本土復帰にわきかえる沖縄の美しい自然を背景に、
少女の心情を通して日本と沖縄の関係を描く
巨匠・大島渚の異色作

pic夏休みも近い日、素直子のもとに一通の手紙が届いた。大村鶴男という沖縄の青年からで、彼の父は、彼が小さい時死んだものだと思っていたが、最近、母から素直子の父・菊地浩佑が鶴男の父らしいと知らされたというのである。夏休みに入り、素直子は父が再婚しようとしている若い女性、小藤田桃子に鶴男のことを打ちあけ、鶴男を探しに二人で沖縄へ旅立つ。

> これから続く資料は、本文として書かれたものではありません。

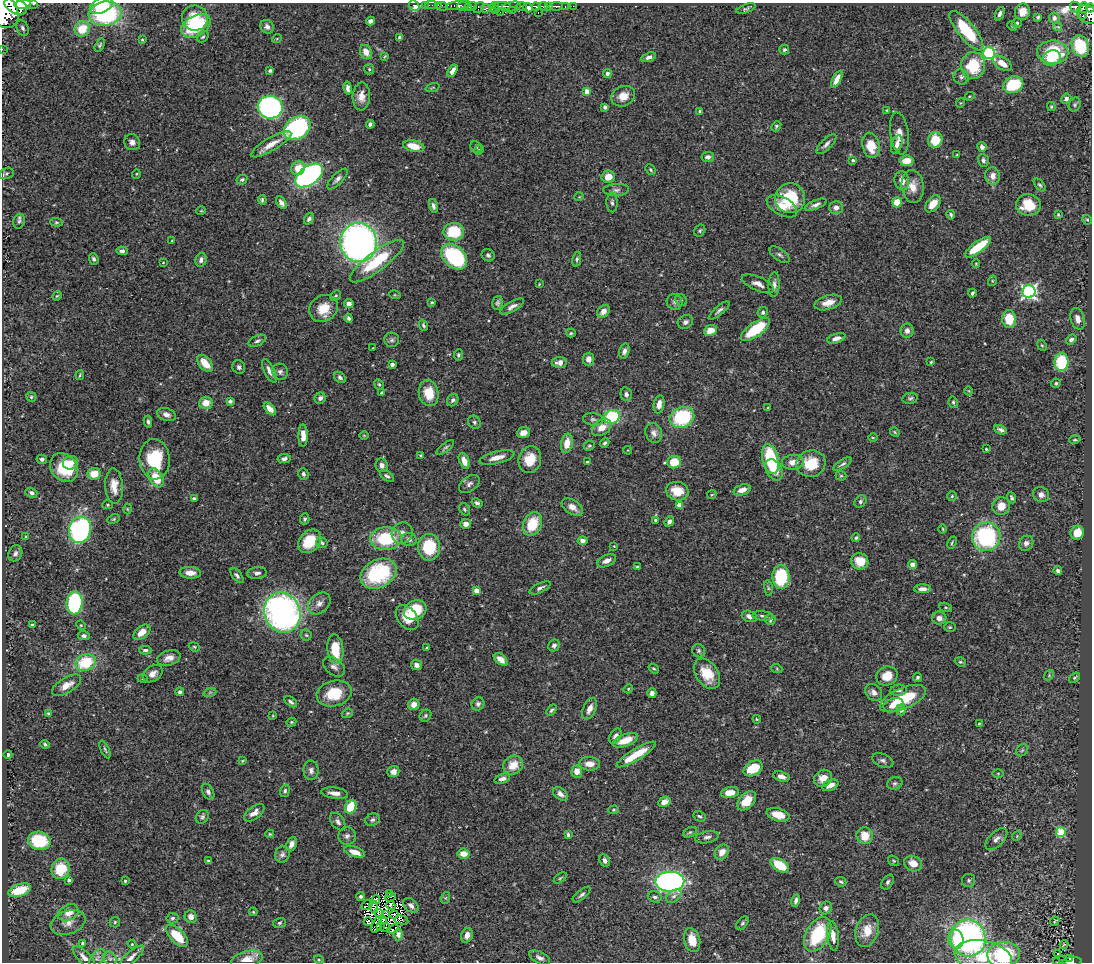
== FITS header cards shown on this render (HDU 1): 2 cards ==
NAXIS1  =                 1090
NAXIS2  =                  960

鬼才・大島渚が手掛けた異形のアイドル映画であり、彼が同時代の日本を描いた最後の作品。本土復帰にわきかえる沖縄の美しい自然を背景に、戦中と戦後を通じた日本と沖縄の関係が描かれていく。暗喩に満ちた語り口の端々には、大島の沖縄に対する想いがストレートに吐露されている。人気アイドルだった当時14歳の栗田ひろみが初主演したほか、後に日本映画に欠かせない名女優となるシンガーソングライターのりりィが初めて出演した作品としても知られている。